--- RECORD EXCERPTS Enclosed Below ---
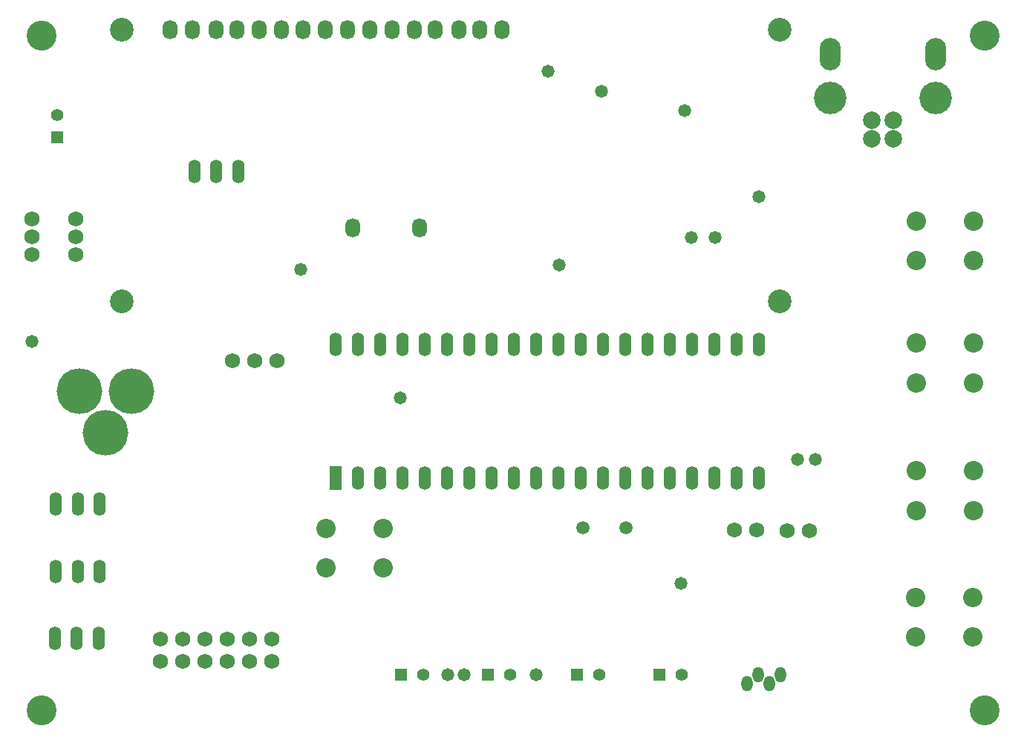
<source format=gbs>
G04*
G04 #@! TF.GenerationSoftware,Altium Limited,Altium Designer,19.0.15 (446)*
G04*
G04 Layer_Color=16711935*
%FSLAX24Y24*%
%MOIN*%
G70*
G01*
G75*
%ADD28C,0.0552*%
%ADD29R,0.0552X0.0552*%
%ADD30R,0.0552X0.0552*%
%ADD31C,0.0680*%
%ADD32C,0.1064*%
%ADD33O,0.0671X0.0867*%
%ADD34O,0.0552X0.1064*%
%ADD35O,0.0513X0.0710*%
%ADD36C,0.0592*%
%ADD37O,0.0680X0.0867*%
%ADD38C,0.0867*%
%ADD39R,0.0552X0.1064*%
%ADD40O,0.0552X0.1064*%
%ADD41C,0.2049*%
%ADD42C,0.0789*%
%ADD43C,0.1458*%
%ADD44O,0.0946X0.1458*%
%ADD45C,0.1340*%
%ADD46C,0.0580*%
D28*
X18681Y3174D02*
D03*
X22589D02*
D03*
X26610D02*
D03*
X30309D02*
D03*
X2275Y28294D02*
D03*
D29*
X17681Y3174D02*
D03*
X21589D02*
D03*
X25610D02*
D03*
X29309D02*
D03*
D30*
X2275Y27294D02*
D03*
D31*
X32677Y9690D02*
D03*
X33677D02*
D03*
X36030Y9650D02*
D03*
X35030D02*
D03*
X12132Y17261D02*
D03*
X11132D02*
D03*
X10132D02*
D03*
X6883Y3781D02*
D03*
X7883D02*
D03*
X9883D02*
D03*
X8883D02*
D03*
X10883D02*
D03*
X11883D02*
D03*
Y4781D02*
D03*
X10883D02*
D03*
X8883D02*
D03*
X9883D02*
D03*
X7883D02*
D03*
X6883D02*
D03*
X1132Y22057D02*
D03*
Y22844D02*
D03*
Y23632D02*
D03*
X3100D02*
D03*
Y22844D02*
D03*
Y22057D02*
D03*
D32*
X34700Y19944D02*
D03*
Y32149D02*
D03*
X5172Y19944D02*
D03*
Y32149D02*
D03*
D33*
X22238D02*
D03*
X21238D02*
D03*
X20288D02*
D03*
X19238D02*
D03*
X18288D02*
D03*
X17288D02*
D03*
X16288D02*
D03*
X15288D02*
D03*
X14288D02*
D03*
X13288D02*
D03*
X12338D02*
D03*
X11338D02*
D03*
X10338D02*
D03*
X9388D02*
D03*
X8338D02*
D03*
X7338D02*
D03*
D34*
X4124Y4814D02*
D03*
X3139D02*
D03*
X2155D02*
D03*
X4169Y7794D02*
D03*
X3184D02*
D03*
X2200D02*
D03*
X4169Y10844D02*
D03*
X3184D02*
D03*
X2200D02*
D03*
X8415Y25782D02*
D03*
X9400D02*
D03*
X10384D02*
D03*
D35*
X34722Y3161D02*
D03*
X34222Y2761D02*
D03*
X33722Y3161D02*
D03*
X33222Y2761D02*
D03*
D36*
X27782Y9785D02*
D03*
X25851D02*
D03*
D37*
X18543Y23253D02*
D03*
X15543D02*
D03*
D38*
X43400Y23544D02*
D03*
X40841D02*
D03*
Y21773D02*
D03*
X43400D02*
D03*
Y18061D02*
D03*
X40841D02*
D03*
Y16289D02*
D03*
X43400D02*
D03*
X43389Y12328D02*
D03*
X40830D02*
D03*
Y10556D02*
D03*
X43389D02*
D03*
X43359Y6644D02*
D03*
X40800D02*
D03*
Y4873D02*
D03*
X43359D02*
D03*
X14331Y7972D02*
D03*
X16890D02*
D03*
Y9744D02*
D03*
X14331D02*
D03*
D39*
X14770Y12026D02*
D03*
D40*
X15770D02*
D03*
X16770D02*
D03*
X17770D02*
D03*
X18770D02*
D03*
X19770D02*
D03*
X20770D02*
D03*
X21770D02*
D03*
X22770D02*
D03*
X23770D02*
D03*
X24770D02*
D03*
X25770D02*
D03*
X26770D02*
D03*
X27770D02*
D03*
X28770D02*
D03*
X29770D02*
D03*
X30770D02*
D03*
X31770D02*
D03*
X32770D02*
D03*
X33770D02*
D03*
X14770Y18026D02*
D03*
X15770D02*
D03*
X16770D02*
D03*
X17770D02*
D03*
X18770D02*
D03*
X19770D02*
D03*
X20770D02*
D03*
X21770D02*
D03*
X22770D02*
D03*
X23770D02*
D03*
X24770D02*
D03*
X25770D02*
D03*
X26770D02*
D03*
X27770D02*
D03*
X28770D02*
D03*
X29770D02*
D03*
X30770D02*
D03*
X31770D02*
D03*
X32770D02*
D03*
X33770D02*
D03*
D41*
X4431Y14044D02*
D03*
X3250Y15894D02*
D03*
X5612D02*
D03*
D42*
X38828Y27230D02*
D03*
X39812D02*
D03*
Y28070D02*
D03*
X38828D02*
D03*
D43*
X41690Y29084D02*
D03*
X36950D02*
D03*
D44*
X41690Y31044D02*
D03*
X36950D02*
D03*
D45*
X43898Y1575D02*
D03*
Y31890D02*
D03*
X1575D02*
D03*
Y1575D02*
D03*
D46*
X1142Y18159D02*
D03*
X24301Y30280D02*
D03*
X36299Y12830D02*
D03*
X35502Y12859D02*
D03*
X17677Y15615D02*
D03*
X13209Y21373D02*
D03*
X30256Y7278D02*
D03*
X24793Y21580D02*
D03*
X30738Y22800D02*
D03*
X31811D02*
D03*
X33760Y24650D02*
D03*
X26713Y29365D02*
D03*
X30433Y28509D02*
D03*
X19813Y3161D02*
D03*
X20541Y3174D02*
D03*
X23778Y3174D02*
D03*
M02*

</source>
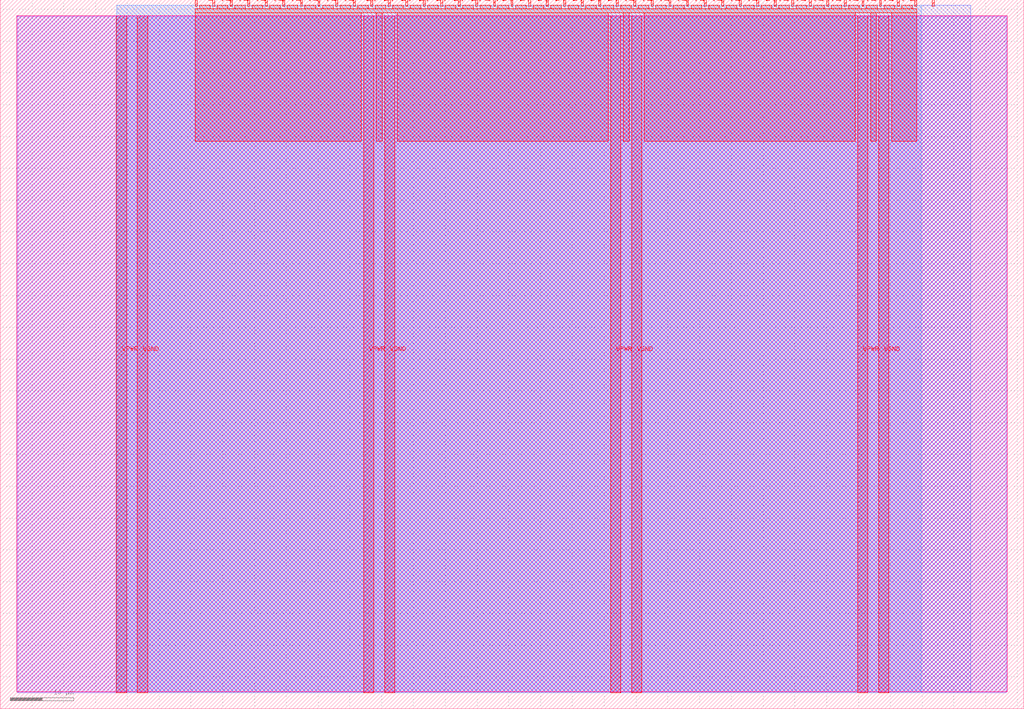
<source format=lef>
VERSION 5.7 ;
  NOWIREEXTENSIONATPIN ON ;
  DIVIDERCHAR "/" ;
  BUSBITCHARS "[]" ;
MACRO tt_um_strasti
  CLASS BLOCK ;
  FOREIGN tt_um_strasti ;
  ORIGIN 0.000 0.000 ;
  SIZE 161.000 BY 111.520 ;
  PIN VGND
    DIRECTION INOUT ;
    USE GROUND ;
    PORT
      LAYER met4 ;
        RECT 21.580 2.480 23.180 109.040 ;
    END
    PORT
      LAYER met4 ;
        RECT 60.450 2.480 62.050 109.040 ;
    END
    PORT
      LAYER met4 ;
        RECT 99.320 2.480 100.920 109.040 ;
    END
    PORT
      LAYER met4 ;
        RECT 138.190 2.480 139.790 109.040 ;
    END
  END VGND
  PIN VPWR
    DIRECTION INOUT ;
    USE POWER ;
    PORT
      LAYER met4 ;
        RECT 18.280 2.480 19.880 109.040 ;
    END
    PORT
      LAYER met4 ;
        RECT 57.150 2.480 58.750 109.040 ;
    END
    PORT
      LAYER met4 ;
        RECT 96.020 2.480 97.620 109.040 ;
    END
    PORT
      LAYER met4 ;
        RECT 134.890 2.480 136.490 109.040 ;
    END
  END VPWR
  PIN clk
    DIRECTION INPUT ;
    USE SIGNAL ;
    ANTENNAGATEAREA 0.852000 ;
    PORT
      LAYER met4 ;
        RECT 143.830 110.520 144.130 111.520 ;
    END
  END clk
  PIN ena
    DIRECTION INPUT ;
    USE SIGNAL ;
    PORT
      LAYER met4 ;
        RECT 146.590 110.520 146.890 111.520 ;
    END
  END ena
  PIN rst_n
    DIRECTION INPUT ;
    USE SIGNAL ;
    ANTENNAGATEAREA 0.196500 ;
    PORT
      LAYER met4 ;
        RECT 141.070 110.520 141.370 111.520 ;
    END
  END rst_n
  PIN ui_in[0]
    DIRECTION INPUT ;
    USE SIGNAL ;
    ANTENNAGATEAREA 0.196500 ;
    PORT
      LAYER met4 ;
        RECT 138.310 110.520 138.610 111.520 ;
    END
  END ui_in[0]
  PIN ui_in[1]
    DIRECTION INPUT ;
    USE SIGNAL ;
    ANTENNAGATEAREA 0.196500 ;
    PORT
      LAYER met4 ;
        RECT 135.550 110.520 135.850 111.520 ;
    END
  END ui_in[1]
  PIN ui_in[2]
    DIRECTION INPUT ;
    USE SIGNAL ;
    ANTENNAGATEAREA 0.196500 ;
    PORT
      LAYER met4 ;
        RECT 132.790 110.520 133.090 111.520 ;
    END
  END ui_in[2]
  PIN ui_in[3]
    DIRECTION INPUT ;
    USE SIGNAL ;
    ANTENNAGATEAREA 0.196500 ;
    PORT
      LAYER met4 ;
        RECT 130.030 110.520 130.330 111.520 ;
    END
  END ui_in[3]
  PIN ui_in[4]
    DIRECTION INPUT ;
    USE SIGNAL ;
    ANTENNAGATEAREA 0.196500 ;
    PORT
      LAYER met4 ;
        RECT 127.270 110.520 127.570 111.520 ;
    END
  END ui_in[4]
  PIN ui_in[5]
    DIRECTION INPUT ;
    USE SIGNAL ;
    ANTENNAGATEAREA 0.196500 ;
    PORT
      LAYER met4 ;
        RECT 124.510 110.520 124.810 111.520 ;
    END
  END ui_in[5]
  PIN ui_in[6]
    DIRECTION INPUT ;
    USE SIGNAL ;
    ANTENNAGATEAREA 0.196500 ;
    PORT
      LAYER met4 ;
        RECT 121.750 110.520 122.050 111.520 ;
    END
  END ui_in[6]
  PIN ui_in[7]
    DIRECTION INPUT ;
    USE SIGNAL ;
    ANTENNAGATEAREA 0.196500 ;
    PORT
      LAYER met4 ;
        RECT 118.990 110.520 119.290 111.520 ;
    END
  END ui_in[7]
  PIN uio_in[0]
    DIRECTION INPUT ;
    USE SIGNAL ;
    ANTENNAGATEAREA 0.196500 ;
    PORT
      LAYER met4 ;
        RECT 116.230 110.520 116.530 111.520 ;
    END
  END uio_in[0]
  PIN uio_in[1]
    DIRECTION INPUT ;
    USE SIGNAL ;
    ANTENNAGATEAREA 0.196500 ;
    PORT
      LAYER met4 ;
        RECT 113.470 110.520 113.770 111.520 ;
    END
  END uio_in[1]
  PIN uio_in[2]
    DIRECTION INPUT ;
    USE SIGNAL ;
    ANTENNAGATEAREA 0.213000 ;
    PORT
      LAYER met4 ;
        RECT 110.710 110.520 111.010 111.520 ;
    END
  END uio_in[2]
  PIN uio_in[3]
    DIRECTION INPUT ;
    USE SIGNAL ;
    ANTENNAGATEAREA 0.196500 ;
    PORT
      LAYER met4 ;
        RECT 107.950 110.520 108.250 111.520 ;
    END
  END uio_in[3]
  PIN uio_in[4]
    DIRECTION INPUT ;
    USE SIGNAL ;
    ANTENNAGATEAREA 0.196500 ;
    PORT
      LAYER met4 ;
        RECT 105.190 110.520 105.490 111.520 ;
    END
  END uio_in[4]
  PIN uio_in[5]
    DIRECTION INPUT ;
    USE SIGNAL ;
    ANTENNAGATEAREA 0.196500 ;
    PORT
      LAYER met4 ;
        RECT 102.430 110.520 102.730 111.520 ;
    END
  END uio_in[5]
  PIN uio_in[6]
    DIRECTION INPUT ;
    USE SIGNAL ;
    ANTENNAGATEAREA 0.196500 ;
    PORT
      LAYER met4 ;
        RECT 99.670 110.520 99.970 111.520 ;
    END
  END uio_in[6]
  PIN uio_in[7]
    DIRECTION INPUT ;
    USE SIGNAL ;
    ANTENNAGATEAREA 0.247500 ;
    PORT
      LAYER met4 ;
        RECT 96.910 110.520 97.210 111.520 ;
    END
  END uio_in[7]
  PIN uio_oe[0]
    DIRECTION OUTPUT ;
    USE SIGNAL ;
    PORT
      LAYER met4 ;
        RECT 49.990 110.520 50.290 111.520 ;
    END
  END uio_oe[0]
  PIN uio_oe[1]
    DIRECTION OUTPUT ;
    USE SIGNAL ;
    PORT
      LAYER met4 ;
        RECT 47.230 110.520 47.530 111.520 ;
    END
  END uio_oe[1]
  PIN uio_oe[2]
    DIRECTION OUTPUT ;
    USE SIGNAL ;
    PORT
      LAYER met4 ;
        RECT 44.470 110.520 44.770 111.520 ;
    END
  END uio_oe[2]
  PIN uio_oe[3]
    DIRECTION OUTPUT ;
    USE SIGNAL ;
    PORT
      LAYER met4 ;
        RECT 41.710 110.520 42.010 111.520 ;
    END
  END uio_oe[3]
  PIN uio_oe[4]
    DIRECTION OUTPUT ;
    USE SIGNAL ;
    PORT
      LAYER met4 ;
        RECT 38.950 110.520 39.250 111.520 ;
    END
  END uio_oe[4]
  PIN uio_oe[5]
    DIRECTION OUTPUT ;
    USE SIGNAL ;
    PORT
      LAYER met4 ;
        RECT 36.190 110.520 36.490 111.520 ;
    END
  END uio_oe[5]
  PIN uio_oe[6]
    DIRECTION OUTPUT ;
    USE SIGNAL ;
    PORT
      LAYER met4 ;
        RECT 33.430 110.520 33.730 111.520 ;
    END
  END uio_oe[6]
  PIN uio_oe[7]
    DIRECTION OUTPUT ;
    USE SIGNAL ;
    PORT
      LAYER met4 ;
        RECT 30.670 110.520 30.970 111.520 ;
    END
  END uio_oe[7]
  PIN uio_out[0]
    DIRECTION OUTPUT ;
    USE SIGNAL ;
    PORT
      LAYER met4 ;
        RECT 72.070 110.520 72.370 111.520 ;
    END
  END uio_out[0]
  PIN uio_out[1]
    DIRECTION OUTPUT ;
    USE SIGNAL ;
    PORT
      LAYER met4 ;
        RECT 69.310 110.520 69.610 111.520 ;
    END
  END uio_out[1]
  PIN uio_out[2]
    DIRECTION OUTPUT ;
    USE SIGNAL ;
    PORT
      LAYER met4 ;
        RECT 66.550 110.520 66.850 111.520 ;
    END
  END uio_out[2]
  PIN uio_out[3]
    DIRECTION OUTPUT ;
    USE SIGNAL ;
    PORT
      LAYER met4 ;
        RECT 63.790 110.520 64.090 111.520 ;
    END
  END uio_out[3]
  PIN uio_out[4]
    DIRECTION OUTPUT ;
    USE SIGNAL ;
    PORT
      LAYER met4 ;
        RECT 61.030 110.520 61.330 111.520 ;
    END
  END uio_out[4]
  PIN uio_out[5]
    DIRECTION OUTPUT ;
    USE SIGNAL ;
    PORT
      LAYER met4 ;
        RECT 58.270 110.520 58.570 111.520 ;
    END
  END uio_out[5]
  PIN uio_out[6]
    DIRECTION OUTPUT ;
    USE SIGNAL ;
    PORT
      LAYER met4 ;
        RECT 55.510 110.520 55.810 111.520 ;
    END
  END uio_out[6]
  PIN uio_out[7]
    DIRECTION OUTPUT ;
    USE SIGNAL ;
    PORT
      LAYER met4 ;
        RECT 52.750 110.520 53.050 111.520 ;
    END
  END uio_out[7]
  PIN uo_out[0]
    DIRECTION OUTPUT ;
    USE SIGNAL ;
    ANTENNAGATEAREA 0.247500 ;
    ANTENNADIFFAREA 0.445500 ;
    PORT
      LAYER met4 ;
        RECT 94.150 110.520 94.450 111.520 ;
    END
  END uo_out[0]
  PIN uo_out[1]
    DIRECTION OUTPUT ;
    USE SIGNAL ;
    ANTENNAGATEAREA 0.247500 ;
    ANTENNADIFFAREA 0.445500 ;
    PORT
      LAYER met4 ;
        RECT 91.390 110.520 91.690 111.520 ;
    END
  END uo_out[1]
  PIN uo_out[2]
    DIRECTION OUTPUT ;
    USE SIGNAL ;
    ANTENNAGATEAREA 0.247500 ;
    ANTENNADIFFAREA 0.445500 ;
    PORT
      LAYER met4 ;
        RECT 88.630 110.520 88.930 111.520 ;
    END
  END uo_out[2]
  PIN uo_out[3]
    DIRECTION OUTPUT ;
    USE SIGNAL ;
    ANTENNAGATEAREA 0.126000 ;
    ANTENNADIFFAREA 0.445500 ;
    PORT
      LAYER met4 ;
        RECT 85.870 110.520 86.170 111.520 ;
    END
  END uo_out[3]
  PIN uo_out[4]
    DIRECTION OUTPUT ;
    USE SIGNAL ;
    ANTENNAGATEAREA 0.126000 ;
    ANTENNADIFFAREA 0.445500 ;
    PORT
      LAYER met4 ;
        RECT 83.110 110.520 83.410 111.520 ;
    END
  END uo_out[4]
  PIN uo_out[5]
    DIRECTION OUTPUT ;
    USE SIGNAL ;
    ANTENNAGATEAREA 0.247500 ;
    ANTENNADIFFAREA 0.445500 ;
    PORT
      LAYER met4 ;
        RECT 80.350 110.520 80.650 111.520 ;
    END
  END uo_out[5]
  PIN uo_out[6]
    DIRECTION OUTPUT ;
    USE SIGNAL ;
    ANTENNAGATEAREA 0.247500 ;
    ANTENNADIFFAREA 0.445500 ;
    PORT
      LAYER met4 ;
        RECT 77.590 110.520 77.890 111.520 ;
    END
  END uo_out[6]
  PIN uo_out[7]
    DIRECTION OUTPUT ;
    USE SIGNAL ;
    ANTENNAGATEAREA 0.126000 ;
    ANTENNADIFFAREA 0.445500 ;
    PORT
      LAYER met4 ;
        RECT 74.830 110.520 75.130 111.520 ;
    END
  END uo_out[7]
  OBS
      LAYER nwell ;
        RECT 2.570 2.635 158.430 108.990 ;
      LAYER li1 ;
        RECT 2.760 2.635 158.240 108.885 ;
      LAYER met1 ;
        RECT 2.760 2.480 158.240 109.040 ;
      LAYER met2 ;
        RECT 18.310 2.535 152.620 110.685 ;
      LAYER met3 ;
        RECT 18.290 2.555 144.835 110.665 ;
      LAYER met4 ;
        RECT 31.370 110.120 33.030 110.665 ;
        RECT 34.130 110.120 35.790 110.665 ;
        RECT 36.890 110.120 38.550 110.665 ;
        RECT 39.650 110.120 41.310 110.665 ;
        RECT 42.410 110.120 44.070 110.665 ;
        RECT 45.170 110.120 46.830 110.665 ;
        RECT 47.930 110.120 49.590 110.665 ;
        RECT 50.690 110.120 52.350 110.665 ;
        RECT 53.450 110.120 55.110 110.665 ;
        RECT 56.210 110.120 57.870 110.665 ;
        RECT 58.970 110.120 60.630 110.665 ;
        RECT 61.730 110.120 63.390 110.665 ;
        RECT 64.490 110.120 66.150 110.665 ;
        RECT 67.250 110.120 68.910 110.665 ;
        RECT 70.010 110.120 71.670 110.665 ;
        RECT 72.770 110.120 74.430 110.665 ;
        RECT 75.530 110.120 77.190 110.665 ;
        RECT 78.290 110.120 79.950 110.665 ;
        RECT 81.050 110.120 82.710 110.665 ;
        RECT 83.810 110.120 85.470 110.665 ;
        RECT 86.570 110.120 88.230 110.665 ;
        RECT 89.330 110.120 90.990 110.665 ;
        RECT 92.090 110.120 93.750 110.665 ;
        RECT 94.850 110.120 96.510 110.665 ;
        RECT 97.610 110.120 99.270 110.665 ;
        RECT 100.370 110.120 102.030 110.665 ;
        RECT 103.130 110.120 104.790 110.665 ;
        RECT 105.890 110.120 107.550 110.665 ;
        RECT 108.650 110.120 110.310 110.665 ;
        RECT 111.410 110.120 113.070 110.665 ;
        RECT 114.170 110.120 115.830 110.665 ;
        RECT 116.930 110.120 118.590 110.665 ;
        RECT 119.690 110.120 121.350 110.665 ;
        RECT 122.450 110.120 124.110 110.665 ;
        RECT 125.210 110.120 126.870 110.665 ;
        RECT 127.970 110.120 129.630 110.665 ;
        RECT 130.730 110.120 132.390 110.665 ;
        RECT 133.490 110.120 135.150 110.665 ;
        RECT 136.250 110.120 137.910 110.665 ;
        RECT 139.010 110.120 140.670 110.665 ;
        RECT 141.770 110.120 143.430 110.665 ;
        RECT 30.655 109.440 144.145 110.120 ;
        RECT 30.655 89.255 56.750 109.440 ;
        RECT 59.150 89.255 60.050 109.440 ;
        RECT 62.450 89.255 95.620 109.440 ;
        RECT 98.020 89.255 98.920 109.440 ;
        RECT 101.320 89.255 134.490 109.440 ;
        RECT 136.890 89.255 137.790 109.440 ;
        RECT 140.190 89.255 144.145 109.440 ;
  END
END tt_um_strasti
END LIBRARY


</source>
--- End of Enclosed RECORD EXCERPTS ---
- _REQUIRED WORK_
Restate exactly, and only, every line from the one that contains "RECT 92.090 110.120 93.750 110.665 ;" through the last line of the records.

- _RESPONSE TO THIS TASK_
        RECT 92.090 110.120 93.750 110.665 ;
        RECT 94.850 110.120 96.510 110.665 ;
        RECT 97.610 110.120 99.270 110.665 ;
        RECT 100.370 110.120 102.030 110.665 ;
        RECT 103.130 110.120 104.790 110.665 ;
        RECT 105.890 110.120 107.550 110.665 ;
        RECT 108.650 110.120 110.310 110.665 ;
        RECT 111.410 110.120 113.070 110.665 ;
        RECT 114.170 110.120 115.830 110.665 ;
        RECT 116.930 110.120 118.590 110.665 ;
        RECT 119.690 110.120 121.350 110.665 ;
        RECT 122.450 110.120 124.110 110.665 ;
        RECT 125.210 110.120 126.870 110.665 ;
        RECT 127.970 110.120 129.630 110.665 ;
        RECT 130.730 110.120 132.390 110.665 ;
        RECT 133.490 110.120 135.150 110.665 ;
        RECT 136.250 110.120 137.910 110.665 ;
        RECT 139.010 110.120 140.670 110.665 ;
        RECT 141.770 110.120 143.430 110.665 ;
        RECT 30.655 109.440 144.145 110.120 ;
        RECT 30.655 89.255 56.750 109.440 ;
        RECT 59.150 89.255 60.050 109.440 ;
        RECT 62.450 89.255 95.620 109.440 ;
        RECT 98.020 89.255 98.920 109.440 ;
        RECT 101.320 89.255 134.490 109.440 ;
        RECT 136.890 89.255 137.790 109.440 ;
        RECT 140.190 89.255 144.145 109.440 ;
  END
END tt_um_strasti
END LIBRARY


</source>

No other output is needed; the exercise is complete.